Janine Antoni is an artist whose work, whether sculpture or performance, has always incorporated a high level of interaction: scrubbing and painting the floor with her long black hair dipped in ink, for example, or walking a tightrope sited to correspond with the horizon in her native Bahamas. Now she is presiding over an unusual combination of art, food, and beauty treatments by producing a three-course feast served by Park Avenue Summer restaurant’s executive chef, Kevin Lasko. The project, titled “In and On,” is part of a yearlong collaboration between Lasko’s Upper East Side restaurant and public art initiative Creative Time, in which four artists present seasonal-fare installations. (Previous collaborators have been Marina Abramovic and Paul Ramirez Jonas; Michael Rakowitz will concoct a menu for fall.) For summer, Antoni and Lasko have staged what they describe as a “food intervention,” where restaurant patrons can order from a specially devised menu that aims to elicit connections between what they eat, where it comes from, and its effects both “in and on” the body.
“It’s the difference between a sweater your grandmother made and one you bought in a store,” says Antoni, who is based in New York. “If you understand the source, not only will you have a unique relationship with it, but you’ll wear it differently.” For this “edible experience,” each of her three signature dishes is accompanied by one of her handcrafted skin-care products—a mist, body scrub and soak—which incorporate most of the same ingredients.
The experience begins with Siren’s Breath, a vodka cocktail packed with thick slices of peaches, cucumbers, May Chang essential oil, black tea leaves and lemon balm. Unlike the drink, the corresponding mist, neatly packaged in a spray bottle by the organic skin-care line Fat and the Moon, is delivered sans vodka shot. There’s more: “Ingest the lemon balm, for instance, and you could help treat sleep disturbances,” says Antoni. “Or sprinkle it on your face for a calming and cooling effect.” For the full effect, explains Lasko, patrons are advised to simultaneously sip and spray. “Balancing the taste and what it does to the body changes your relationship to the food,” she says.
The tangy libations are followed by Scales and Skin, a dish of thinly sliced Hamachi cured in coconut oil, coffee, brown sugar and sea salt, then served with dollops of ginger, cucumbers and pickled plums. The epidermal accouterment for the entrée is a salt-and-sugar scrub, which blankets the hands in the faintest aroma of coffee.

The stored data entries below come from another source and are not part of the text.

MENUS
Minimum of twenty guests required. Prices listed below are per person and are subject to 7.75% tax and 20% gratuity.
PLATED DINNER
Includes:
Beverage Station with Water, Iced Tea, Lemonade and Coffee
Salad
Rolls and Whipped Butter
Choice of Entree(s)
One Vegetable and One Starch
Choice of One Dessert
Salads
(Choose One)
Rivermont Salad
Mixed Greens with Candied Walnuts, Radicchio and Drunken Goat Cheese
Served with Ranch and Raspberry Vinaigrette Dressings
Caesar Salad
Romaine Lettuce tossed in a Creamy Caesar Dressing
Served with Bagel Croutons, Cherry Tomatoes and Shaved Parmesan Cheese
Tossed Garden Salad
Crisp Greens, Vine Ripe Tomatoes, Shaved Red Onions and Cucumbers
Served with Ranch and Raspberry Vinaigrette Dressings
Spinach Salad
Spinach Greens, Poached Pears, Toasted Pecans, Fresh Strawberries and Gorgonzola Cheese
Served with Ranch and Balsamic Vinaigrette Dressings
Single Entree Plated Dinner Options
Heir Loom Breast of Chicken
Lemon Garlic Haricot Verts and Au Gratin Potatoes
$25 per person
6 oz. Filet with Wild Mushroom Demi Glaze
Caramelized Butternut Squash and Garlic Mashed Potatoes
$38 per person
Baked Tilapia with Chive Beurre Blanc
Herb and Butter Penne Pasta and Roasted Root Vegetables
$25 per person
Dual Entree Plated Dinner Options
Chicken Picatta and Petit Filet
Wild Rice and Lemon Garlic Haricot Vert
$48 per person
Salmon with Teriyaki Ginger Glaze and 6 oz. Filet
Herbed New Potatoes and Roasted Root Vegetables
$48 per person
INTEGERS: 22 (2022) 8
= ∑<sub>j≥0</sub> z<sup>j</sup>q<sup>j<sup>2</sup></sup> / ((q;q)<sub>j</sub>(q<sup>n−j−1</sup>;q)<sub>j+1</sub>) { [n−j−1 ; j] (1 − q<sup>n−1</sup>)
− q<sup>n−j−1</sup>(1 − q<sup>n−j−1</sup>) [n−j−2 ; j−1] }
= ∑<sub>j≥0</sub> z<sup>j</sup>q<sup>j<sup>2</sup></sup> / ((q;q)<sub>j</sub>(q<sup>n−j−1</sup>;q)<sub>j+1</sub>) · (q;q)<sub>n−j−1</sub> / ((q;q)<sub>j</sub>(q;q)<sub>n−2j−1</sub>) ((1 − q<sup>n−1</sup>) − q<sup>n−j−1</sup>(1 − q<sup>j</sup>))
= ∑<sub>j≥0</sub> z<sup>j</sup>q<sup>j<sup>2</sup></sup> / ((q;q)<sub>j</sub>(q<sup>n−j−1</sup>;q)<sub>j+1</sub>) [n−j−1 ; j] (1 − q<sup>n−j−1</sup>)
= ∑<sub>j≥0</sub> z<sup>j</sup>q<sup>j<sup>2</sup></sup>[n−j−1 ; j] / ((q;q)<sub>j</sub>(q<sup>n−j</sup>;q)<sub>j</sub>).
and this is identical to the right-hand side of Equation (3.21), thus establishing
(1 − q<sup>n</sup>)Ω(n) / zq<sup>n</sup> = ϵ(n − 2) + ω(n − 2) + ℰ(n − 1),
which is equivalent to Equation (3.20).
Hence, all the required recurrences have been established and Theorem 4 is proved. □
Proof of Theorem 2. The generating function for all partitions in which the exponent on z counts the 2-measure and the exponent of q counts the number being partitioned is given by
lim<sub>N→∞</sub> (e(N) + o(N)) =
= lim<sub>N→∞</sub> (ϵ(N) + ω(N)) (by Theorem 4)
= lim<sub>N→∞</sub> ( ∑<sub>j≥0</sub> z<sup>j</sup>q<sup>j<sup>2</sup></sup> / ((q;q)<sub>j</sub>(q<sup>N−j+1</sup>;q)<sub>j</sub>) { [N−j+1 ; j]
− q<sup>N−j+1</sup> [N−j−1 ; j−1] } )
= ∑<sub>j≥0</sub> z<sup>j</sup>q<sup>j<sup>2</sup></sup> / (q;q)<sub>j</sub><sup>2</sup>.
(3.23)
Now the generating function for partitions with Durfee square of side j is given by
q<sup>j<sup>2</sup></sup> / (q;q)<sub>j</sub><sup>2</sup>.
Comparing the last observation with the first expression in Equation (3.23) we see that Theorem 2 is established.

And for the final course, Sown Within, a waiter sprinkles fresh lavender flowers and bumblebee-yellow mustard sauce atop a generous piece of seared tilefish. Accompanying the dish is a small canvas pouch filled with a near-identical dehydrated version of the dressing. Add the concoction to warm water and it becomes a soak. “We tend to our surface more than we tend to our interior,” says Antoni. “Through this work I hope to literally align the inside with the outside.”